> _Task goal_
With the pictures omitted, transcribe each line below exactly as it is.

> _Exercise input_

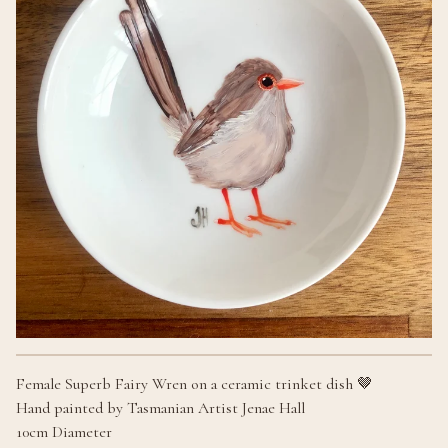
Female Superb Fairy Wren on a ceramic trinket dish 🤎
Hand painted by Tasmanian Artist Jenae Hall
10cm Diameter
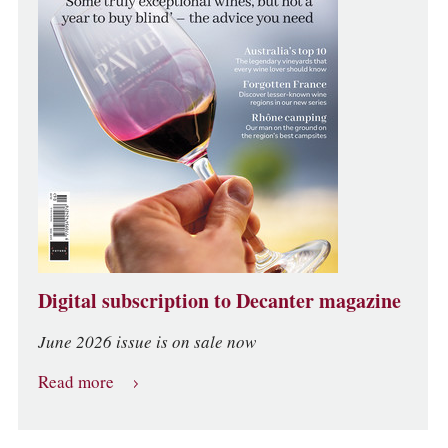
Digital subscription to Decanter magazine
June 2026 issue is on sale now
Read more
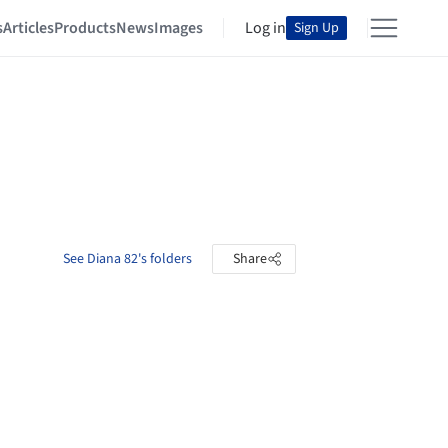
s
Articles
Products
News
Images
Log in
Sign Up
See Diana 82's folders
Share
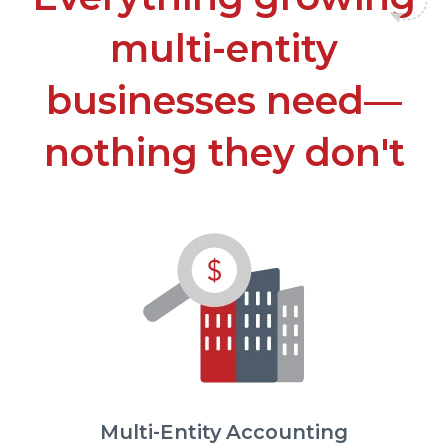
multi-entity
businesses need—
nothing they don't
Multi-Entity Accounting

> _Exercise answer_
Female Superb Fairy Wren on a ceramic trinket dish 🤎
Hand painted by Tasmanian Artist Jenae Hall
10cm Diameter
Digital subscription to Decanter magazine
June 2026 issue is on sale now
Read more
s
Articles
Products
News
Images
Log in
Sign Up
See Diana 82's folders
Share
multi-entity
businesses need—
nothing they don't
Multi-Entity Accounting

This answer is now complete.